Un grand nombre de poissons fossiles ont
été proposés comme candidats au titre
d'"ancêtres des tétrapodes", chaque
école briguant pour son protégé cet
insigne honneur. Dans la première moitié du
XIXe siècle furent découverts de curieux
poissons, les dipneustes, qui allaient ébranler la
classique distinction entre poissons -dotés de
nageoires e de branchies- et tétrapodes
-campés sur les pattes et respirant à l'aide
de poumons-. C'est que les dipneustes arborent insolemment
deux accessoires essentiels à la panoplie du parfait
terrestre: les poumons! Les espèces des lacs
africains et sud-américains peuvent survivre
jusqu'à deux ans lorsque leur milieu
s'assèche, se recroquevillant sous la vase et
respirant l'oxygène de l'air au travers d'un
étroit conduit qui communique avec la surface.

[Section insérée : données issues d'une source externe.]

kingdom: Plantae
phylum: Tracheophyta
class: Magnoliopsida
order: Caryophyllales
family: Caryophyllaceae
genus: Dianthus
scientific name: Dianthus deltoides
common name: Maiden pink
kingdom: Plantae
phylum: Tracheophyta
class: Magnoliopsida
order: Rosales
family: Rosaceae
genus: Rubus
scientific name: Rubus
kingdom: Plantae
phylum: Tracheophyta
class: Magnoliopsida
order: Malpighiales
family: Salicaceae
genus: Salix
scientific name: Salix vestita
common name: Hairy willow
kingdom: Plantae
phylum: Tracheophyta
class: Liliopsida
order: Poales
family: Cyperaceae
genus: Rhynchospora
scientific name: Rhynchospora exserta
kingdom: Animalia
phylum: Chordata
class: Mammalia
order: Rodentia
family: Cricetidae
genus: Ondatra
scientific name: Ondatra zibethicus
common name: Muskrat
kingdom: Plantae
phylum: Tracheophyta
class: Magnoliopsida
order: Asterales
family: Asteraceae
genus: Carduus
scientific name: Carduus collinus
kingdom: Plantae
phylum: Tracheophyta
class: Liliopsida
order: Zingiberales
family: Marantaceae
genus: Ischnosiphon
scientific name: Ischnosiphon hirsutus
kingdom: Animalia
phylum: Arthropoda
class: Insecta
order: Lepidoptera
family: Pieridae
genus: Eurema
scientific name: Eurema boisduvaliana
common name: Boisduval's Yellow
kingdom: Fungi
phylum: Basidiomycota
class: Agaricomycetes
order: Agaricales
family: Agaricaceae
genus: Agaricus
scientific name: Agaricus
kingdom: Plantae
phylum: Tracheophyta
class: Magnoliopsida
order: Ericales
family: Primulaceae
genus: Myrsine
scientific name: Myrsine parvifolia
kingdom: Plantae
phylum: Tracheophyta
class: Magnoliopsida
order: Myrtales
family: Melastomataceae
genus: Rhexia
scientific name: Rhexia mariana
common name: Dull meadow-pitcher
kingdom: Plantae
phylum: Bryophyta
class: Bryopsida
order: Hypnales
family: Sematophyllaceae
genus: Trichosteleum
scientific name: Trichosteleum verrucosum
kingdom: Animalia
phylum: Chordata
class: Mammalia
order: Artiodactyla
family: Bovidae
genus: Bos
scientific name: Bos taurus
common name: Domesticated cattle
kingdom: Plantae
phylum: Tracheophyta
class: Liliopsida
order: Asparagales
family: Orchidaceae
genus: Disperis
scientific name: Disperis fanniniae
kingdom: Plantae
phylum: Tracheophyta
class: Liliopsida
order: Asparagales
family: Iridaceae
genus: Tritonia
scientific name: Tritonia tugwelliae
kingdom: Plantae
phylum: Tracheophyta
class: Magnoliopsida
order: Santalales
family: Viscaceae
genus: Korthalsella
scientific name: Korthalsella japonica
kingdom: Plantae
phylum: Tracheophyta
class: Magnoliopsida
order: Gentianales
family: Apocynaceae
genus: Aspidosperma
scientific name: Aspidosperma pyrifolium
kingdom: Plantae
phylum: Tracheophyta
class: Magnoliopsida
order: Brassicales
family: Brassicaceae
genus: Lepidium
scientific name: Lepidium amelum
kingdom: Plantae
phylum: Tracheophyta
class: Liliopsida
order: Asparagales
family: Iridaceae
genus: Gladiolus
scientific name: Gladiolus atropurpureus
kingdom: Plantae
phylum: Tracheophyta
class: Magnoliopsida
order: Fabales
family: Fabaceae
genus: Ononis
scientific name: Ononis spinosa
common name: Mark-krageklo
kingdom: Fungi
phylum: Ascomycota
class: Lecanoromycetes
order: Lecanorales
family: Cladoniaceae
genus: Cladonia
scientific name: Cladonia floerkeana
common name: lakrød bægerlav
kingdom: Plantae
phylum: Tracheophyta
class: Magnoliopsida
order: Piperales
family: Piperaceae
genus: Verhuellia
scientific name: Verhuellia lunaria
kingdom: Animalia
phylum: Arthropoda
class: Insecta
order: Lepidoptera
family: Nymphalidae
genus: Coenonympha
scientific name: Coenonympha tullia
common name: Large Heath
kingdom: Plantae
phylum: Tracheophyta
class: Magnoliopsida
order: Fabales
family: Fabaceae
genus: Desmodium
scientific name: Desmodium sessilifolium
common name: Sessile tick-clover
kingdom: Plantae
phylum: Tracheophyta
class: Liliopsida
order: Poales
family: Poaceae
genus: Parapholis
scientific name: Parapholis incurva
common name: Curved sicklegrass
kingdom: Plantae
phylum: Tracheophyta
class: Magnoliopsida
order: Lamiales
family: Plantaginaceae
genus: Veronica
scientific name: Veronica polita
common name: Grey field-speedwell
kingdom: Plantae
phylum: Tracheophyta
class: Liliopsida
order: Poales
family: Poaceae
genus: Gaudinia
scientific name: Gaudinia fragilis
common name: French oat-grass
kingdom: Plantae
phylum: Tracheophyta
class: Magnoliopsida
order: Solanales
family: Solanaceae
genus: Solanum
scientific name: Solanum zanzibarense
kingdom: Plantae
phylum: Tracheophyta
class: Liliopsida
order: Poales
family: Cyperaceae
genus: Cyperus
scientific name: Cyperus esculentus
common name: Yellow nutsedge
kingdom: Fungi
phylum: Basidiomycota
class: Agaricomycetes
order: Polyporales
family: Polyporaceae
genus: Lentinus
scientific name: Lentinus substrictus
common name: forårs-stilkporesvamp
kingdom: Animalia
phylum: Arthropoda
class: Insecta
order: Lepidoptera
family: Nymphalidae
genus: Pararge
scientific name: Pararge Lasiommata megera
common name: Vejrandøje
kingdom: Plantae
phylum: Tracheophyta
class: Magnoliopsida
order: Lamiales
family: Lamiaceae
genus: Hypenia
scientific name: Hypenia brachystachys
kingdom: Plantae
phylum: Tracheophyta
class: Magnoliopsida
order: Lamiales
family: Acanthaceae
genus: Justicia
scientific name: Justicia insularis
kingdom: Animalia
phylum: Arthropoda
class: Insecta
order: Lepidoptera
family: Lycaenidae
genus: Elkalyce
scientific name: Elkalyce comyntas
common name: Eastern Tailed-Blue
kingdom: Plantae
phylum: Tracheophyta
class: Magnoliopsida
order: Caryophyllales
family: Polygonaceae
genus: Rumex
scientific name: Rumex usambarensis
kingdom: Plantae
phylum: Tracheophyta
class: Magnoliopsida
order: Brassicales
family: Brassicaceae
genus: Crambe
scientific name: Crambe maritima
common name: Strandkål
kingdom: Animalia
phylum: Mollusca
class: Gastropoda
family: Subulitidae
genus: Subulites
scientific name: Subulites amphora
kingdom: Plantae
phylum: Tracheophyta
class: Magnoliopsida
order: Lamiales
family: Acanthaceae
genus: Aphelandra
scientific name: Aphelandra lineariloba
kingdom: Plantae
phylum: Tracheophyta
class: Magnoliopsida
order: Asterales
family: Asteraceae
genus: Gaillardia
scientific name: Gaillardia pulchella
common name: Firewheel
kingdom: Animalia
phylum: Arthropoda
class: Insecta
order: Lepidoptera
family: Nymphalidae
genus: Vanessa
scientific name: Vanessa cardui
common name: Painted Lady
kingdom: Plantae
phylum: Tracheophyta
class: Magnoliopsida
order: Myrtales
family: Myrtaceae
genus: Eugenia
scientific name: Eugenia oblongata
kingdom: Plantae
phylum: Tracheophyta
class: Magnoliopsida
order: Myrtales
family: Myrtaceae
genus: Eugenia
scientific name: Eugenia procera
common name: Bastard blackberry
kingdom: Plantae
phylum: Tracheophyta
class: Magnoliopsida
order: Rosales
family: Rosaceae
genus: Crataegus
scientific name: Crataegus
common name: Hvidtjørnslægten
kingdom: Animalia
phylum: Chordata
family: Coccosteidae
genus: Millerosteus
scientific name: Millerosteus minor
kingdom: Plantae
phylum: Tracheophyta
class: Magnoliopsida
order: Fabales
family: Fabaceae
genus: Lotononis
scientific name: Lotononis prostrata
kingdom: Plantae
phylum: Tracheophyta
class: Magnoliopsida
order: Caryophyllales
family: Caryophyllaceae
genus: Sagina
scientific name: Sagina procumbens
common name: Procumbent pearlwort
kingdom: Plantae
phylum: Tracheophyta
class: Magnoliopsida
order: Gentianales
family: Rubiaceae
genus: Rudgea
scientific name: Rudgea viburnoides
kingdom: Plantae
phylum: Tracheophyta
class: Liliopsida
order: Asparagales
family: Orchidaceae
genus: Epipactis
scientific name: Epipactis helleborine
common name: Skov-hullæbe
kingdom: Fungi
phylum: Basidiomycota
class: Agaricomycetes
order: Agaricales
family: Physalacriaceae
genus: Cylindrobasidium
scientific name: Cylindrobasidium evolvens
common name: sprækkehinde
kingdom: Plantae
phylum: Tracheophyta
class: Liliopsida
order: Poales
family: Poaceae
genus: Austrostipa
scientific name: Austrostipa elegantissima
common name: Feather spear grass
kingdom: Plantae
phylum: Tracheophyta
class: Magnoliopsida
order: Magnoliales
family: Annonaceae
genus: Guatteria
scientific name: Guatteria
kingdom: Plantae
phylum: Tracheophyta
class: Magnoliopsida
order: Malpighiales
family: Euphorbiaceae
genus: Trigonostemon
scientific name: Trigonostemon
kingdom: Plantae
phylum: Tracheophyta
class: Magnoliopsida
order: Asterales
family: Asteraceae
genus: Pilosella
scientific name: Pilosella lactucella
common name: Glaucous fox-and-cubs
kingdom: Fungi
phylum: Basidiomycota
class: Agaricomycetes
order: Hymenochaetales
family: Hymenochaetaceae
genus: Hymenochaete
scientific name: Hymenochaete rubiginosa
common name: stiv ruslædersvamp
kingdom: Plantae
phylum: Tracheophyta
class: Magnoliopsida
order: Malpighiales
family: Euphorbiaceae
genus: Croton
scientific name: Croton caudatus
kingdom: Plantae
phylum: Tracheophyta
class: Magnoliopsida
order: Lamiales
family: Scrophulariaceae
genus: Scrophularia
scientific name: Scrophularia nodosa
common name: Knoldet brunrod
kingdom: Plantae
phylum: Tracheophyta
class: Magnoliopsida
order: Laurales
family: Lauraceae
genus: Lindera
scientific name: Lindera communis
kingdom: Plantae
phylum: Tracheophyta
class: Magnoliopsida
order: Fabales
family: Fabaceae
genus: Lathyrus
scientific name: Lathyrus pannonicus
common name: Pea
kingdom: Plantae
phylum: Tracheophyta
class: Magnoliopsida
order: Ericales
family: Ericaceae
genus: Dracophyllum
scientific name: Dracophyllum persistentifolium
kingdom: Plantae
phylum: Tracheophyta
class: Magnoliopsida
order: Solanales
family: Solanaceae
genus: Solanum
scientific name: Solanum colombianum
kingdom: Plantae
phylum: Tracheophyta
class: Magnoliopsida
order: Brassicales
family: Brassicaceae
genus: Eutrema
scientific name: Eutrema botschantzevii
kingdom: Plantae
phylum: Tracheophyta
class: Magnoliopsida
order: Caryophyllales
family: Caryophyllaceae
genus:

Pour
certains paléontologues, ces champions de la
respiration aérienne seraient les plus proches
parents aquatiques des tétrapodes.
Fort heureusement, les seuls témoignages de cette
grande épopée de la sortie des eaux ne sont
pas réduits aux restes pétrifiés des
poissons fossiles ou à quelques extravagantes
créatures exotiques. La plus brillante
évocation de ce moment charnière de l'histoire
du vivant nous est racontée par un guide bien
modeste: le têtard. Sa longue queue musculeuse, ses
branchies internes qui captent l'oxygène dissout dans
l'eau évoquent irrésistiblement
l'archétype même du vertébré
aquatique: le poisson. Du "modèle poisson", le
têtard a même hérité d'un
système récepteur très
spécifique, le système latéral.
Grâce à de minuscules cils sensoriels sensibles
au moindre déplacement de l'eau, l'animal est
constamment informé de la direction et de la force
des courants. Il bénéficie de la sorte d'un
véritable "tact à distance" puisqu'il peut
déceler sans même l'avoir vu l'approche d'un
corps mobile par les mouvements de liquide qu'engendre son
déplacement.
Mais cet organisme si bien conformé pour les
exigences de l'eau va connaître de tumultueux
revirements. Ce sont d'abord deux moignons blanchâtres
qui pointent à l'arrière du corps, venant
rompre la belle silhouette hydrodynamique de l'animal,
bientôt transformés en longues pattes
sauteuses. Puis du jour au lendemain, ce sont deux pattes
antérieures déjà parfaitement
formées qui viennent flanquer la tête. Les
événements se précipitent, l'organisme
du têtard étant comme saisi par une
fièvre de transformation, qui va le remodeler de fond
en comble. La masse musculaire de la queue par suite d'un
véritable processus d'"autodigestion". Les
matériaux des tissus désintégrés
sont transportés en d'autres endroits du corps,
où de nouvelles structures s'édifient, par des
cellules phagocytaires mobiles. L'animal cesse de
s'alimenter pendant que la bouche, les mâchoires et le
tube digestif sont entièrement remaniés.
Enfin, les branchies se résorbent pour laisser place
à une paire de poumons fonctionnels qui contraignent
désormais l'animal à faire
périodiquement provision d'air à la surface de
l'eau. Traînant un maigre moignon de queue,
éphémère souvenir de son existence
aquatique, la minuscule grenouille gravit la rive de
l'étang, s'arrachant à son milieu d'origine
pour affronter l'univers terrestre. Les conditions qui
règnent au sol sont tellement différentes que
celles qui prévalent sous l'eau que tout se passe
comme si soudain la grenouille devait changer de
planète. Alors que la masse du têtard
était soutenue par l'eau environnante, du fait de la
poussée d'Archimède, la grenouille à
terre doit supporter seule le poids de son corps grâce
à la solide charpente osseuse de sa colonne
vertébrale et de ses membres. L'air transmettant les
sons beaucoup moins bien que l'eau, la grenouille doit
posséder des tympans très sensibles pour
percevoir les bruits ambiants. Enfin, pour protéger
ses yeux de la poussière et de la dessiccation, elle
a acquis des paupières et des glandes lacrymales qui
les maintiennent constamment humides. Un point favorable
dans ce difficile transfert de la vie aquatique à la
vie terrestre: l'air contient plus de 20% d'oxygène
tandis que la quantité d'oxygène dissoute dans
l'eau est inférieure à 1%. Les processus
respiratoires s'en trouvent facilités d'autant.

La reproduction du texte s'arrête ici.